Jonathan had called his father and told him that a plane had hit the World Trade Center. “Son, be careful”, Lee said. Lee then took his tools and drove into New York City to try to help.

“I got there and saw some of the men that were in Jonathan’s squad and asked them about my son. They just looked at me and dropped their eyes. I knew then that he was gone. I joined the effort to look for survivors. It was hard not knowing about my other son and having just found that one son was dead, but in times like that, you just keep going”, said Lee. Later that day he found that Brandon, his other son was safe.

Each day Lee would go to the debris pile and help search for remains, hopefully they would find his son. Finally on December 11, 2001 the body of Jonathan Ielpi was discovered. Members of the lost firefighters company carried the remains out of the site. Jonathan’s body was placed on a stretcher and draped with an American flag and carried out with honor, as were many other bodies.

A member of the Federal Bureau of Investigation for 16 years, Leonard W. Hatton was the only FBI agent lost in the World Trade Center attack. As an FBI specialist in explosives and evidence recovery, Hatton went to Africa in 1998 to help investigate the bombings of U.S. embassies by terrorists linked to Osama bin Laden.

On the Joint Bank Robbery Task Force, Hatton worked with New York City police, investigating bank and armored car robberies, kidnappings, and extortion cases.

He developed specialties as a bomb technician, trained in analyzing suspicious packages and disarming explosive devices, and as a member of the evidence recovery team, which processes crime scenes.

Because of his expertise in those areas, he was part of the team sent to Tanzania to conduct the crime scene investigations after the embassy bombings that claimed the lives of 11 people in Tanzania and 213 in Kenya.

Two years later, he went to Yemen to investigate the bombing of the Cole, which took the lives of 17 sailors.

"He wanted to be [an FBI agent] for as long as I've known him," said his wife. "He loved his work. He just loved everything about it."

Hatton was killed in the collapse of the towers.

"He didn't have to go in. But that was his nature. That was truly his nature," said his wife, JoAnne Hatton.

"If he had gone straight to work, he would be here today. But I would have expected no less from him," she said.

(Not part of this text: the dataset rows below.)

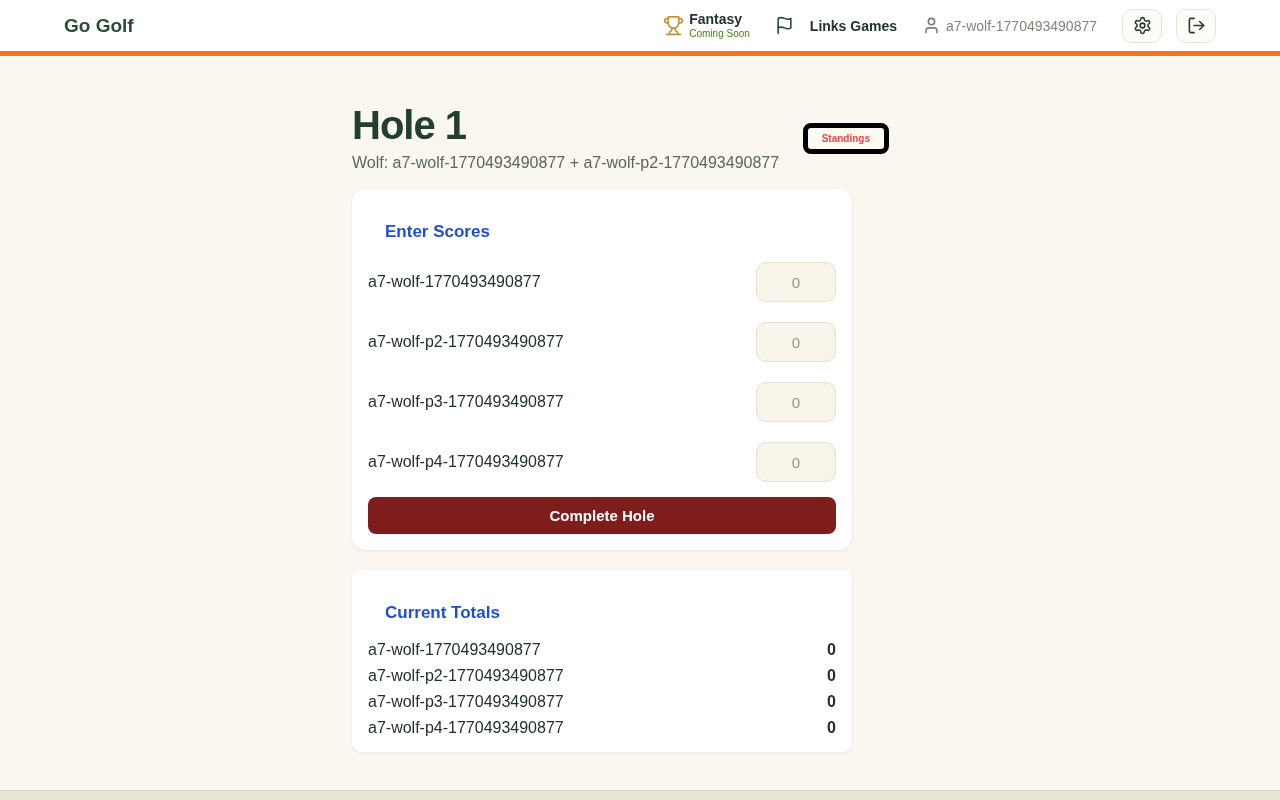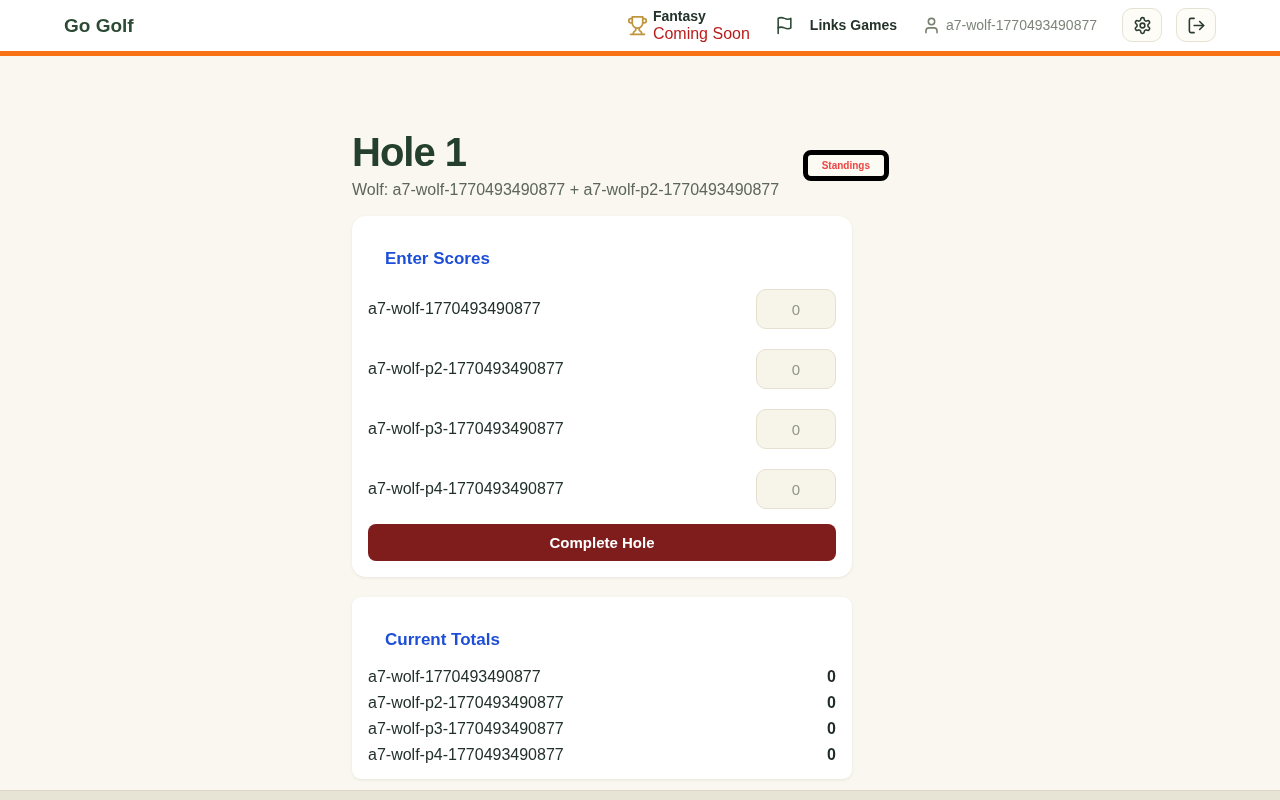--- a/index.html
+++ b/index.html
@@ -32,7 +32,7 @@
   .person-ic { color: #77816f; }
   .fantasy-text { display: flex; flex-direction: column; line-height: 1.2; }
   .fantasy-label { font-size: 14px; font-weight: bold; color: #23322a; }
-  .fantasy-sub { font-size: 16px; color: #b91c1c; }
+  .fantasy-sub { font-size: 10px; color: #4d7c0f; }
   .links-label { font-size: 14px; font-weight: bold; color: #23322a; margin-left: 11px; }
   .user-label { font-size: 14px; color: #7d8578; }
   .btn-group { display: flex; align-items: center; gap: 14px; }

Hatton was on his way to work that morning when he saw the smoke coming from the towers. He abandoned his car and raced to the towers on foot. None of his remains were ever recovered.

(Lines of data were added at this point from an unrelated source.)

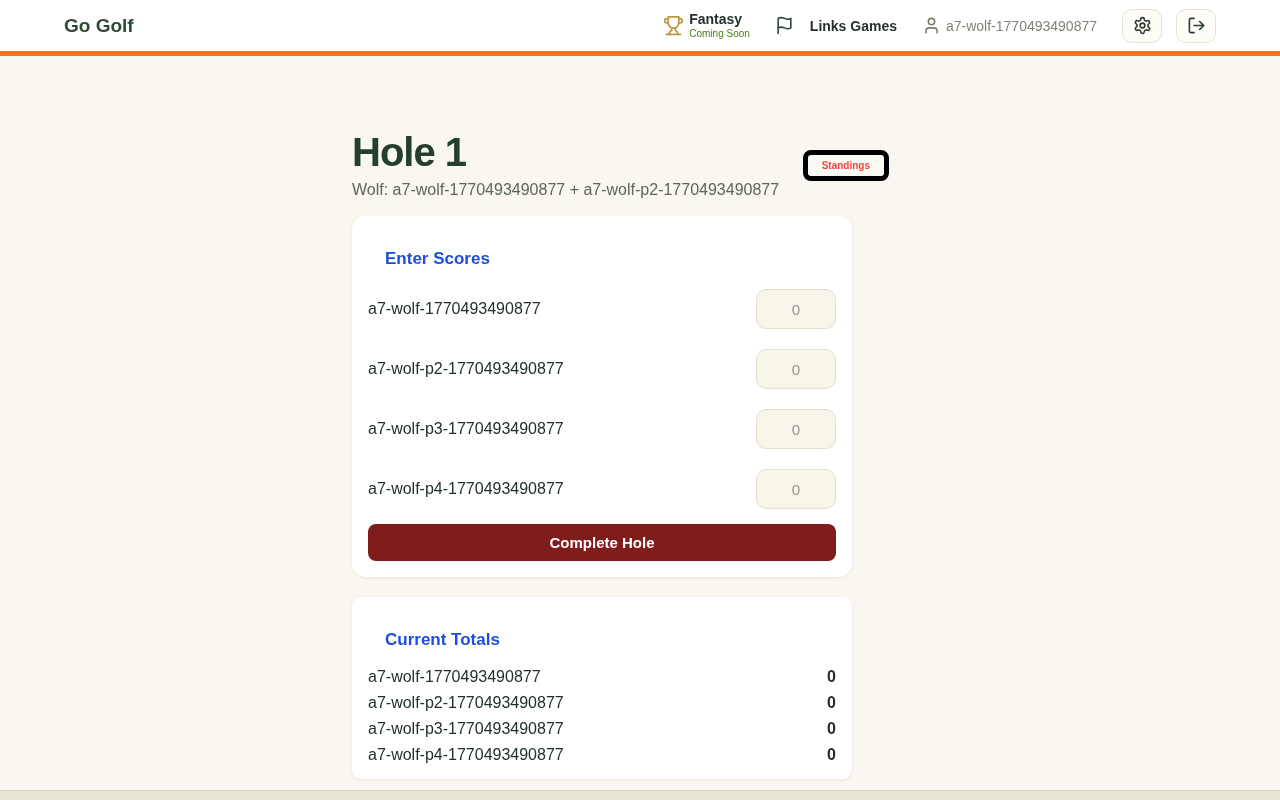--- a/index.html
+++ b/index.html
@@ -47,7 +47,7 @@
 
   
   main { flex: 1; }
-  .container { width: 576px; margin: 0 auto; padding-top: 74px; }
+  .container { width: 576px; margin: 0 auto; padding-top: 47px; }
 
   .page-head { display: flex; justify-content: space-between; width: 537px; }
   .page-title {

Several months after 9-11, JoAnne was contacted and told that Hatton’s service pistol had been recovered and would be given to her.

“I got the pistol and thought for a while about what to do with it. I did not know whether to keep it or give it to one of the children. I finally decided that I would bury it so that we could have a place to go and remember Leonard and to be able to pay tribute to him and what he tried to do that day”, said JoAnne.

September 11, 2001 was a chaotic day for the United States military. After they found that Flight 11 had been hijacked, word was received about three other planes. American Airlines Flight 77 and United Airlines Flights 175 and 93 had also been hijacked.

The hijackers had killed the flight crews and turned off the transponders on each plane. That made tracking impossible. The Air Force had scrambled five fighter planes, four F-16s, each plane with a 20mm Gatling gun, but they did not know where to go. There were so many planes in the air that the hijacked planes did not stand out. The air defense system was overwhelmed, it had not been expected that such an event as this 109 minute marathon of terror would occur.

In addition to the two planes that hit the World Trade Center, another would be flown into the Pentagon and one would crash in a field in Pennsylvania.

That day, America became involved in a war of terror on the homefront, the likes of which had never been seen.